Happy birthday to Buckminster Fuller, born July 12, 1895. He was a man of seemingly uninhibited uniqueness, to use a Jill Badonsky phrase.
He was known to talk for hours in what he called his "congenital comprehensivist's outpourings which, unchecked, often employ 300 word sentences." (Hayden Herrera, Listening to Stone; The Art and Life of Isamu Noguchi)
According to his friend, the artist and landscape architect Isamu Noguchi, Fuller thought "all our ills stemmed from an accumulation of bad habits and weighty possessions - and that the good things had to be distilled back to essences ... that's precisely what Bucky is after... what he's trying to do is nail down one fundamental truth." (Hayden Herrera, Listening to Stone; The Art and Life of Isamu Noguchi)

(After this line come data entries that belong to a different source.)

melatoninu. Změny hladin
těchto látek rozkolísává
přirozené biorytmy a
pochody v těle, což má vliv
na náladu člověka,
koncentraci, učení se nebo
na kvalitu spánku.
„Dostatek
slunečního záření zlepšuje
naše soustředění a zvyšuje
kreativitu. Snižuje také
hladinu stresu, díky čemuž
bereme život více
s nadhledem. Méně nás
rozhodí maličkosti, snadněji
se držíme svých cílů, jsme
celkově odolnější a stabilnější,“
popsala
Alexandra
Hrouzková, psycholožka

From 1915 until 1983, Fuller documented something going on in his life every fifteen minutes. "The result - later christened the Dymaxion Chronofile - was an enormous scrapbook that included correspondence, newspaper clippings, notes, and sketches and bills. By the end of his life, the file amounted to 270 linear feet of paper and is believed to be the most exhaustive record of one person's life." (Scrapbooks: An American History, Jessica Helfand)
My own "chronofile" (shown below) is a much less exhaustive record of 2020. Like the scrapbooks described by Jessica Helfand in her book Scrapbooks, my notebook is a "highly subjective, loopy compilation of personal matter." It brings me great joy to gather and paste into it articles and images that resonate with me. As Helfand says, "to keep a diary, journal, or scrapbook is one way to steel oneself against the inevitable tide of uncertainty that surges in the wake of any kind of tragedy."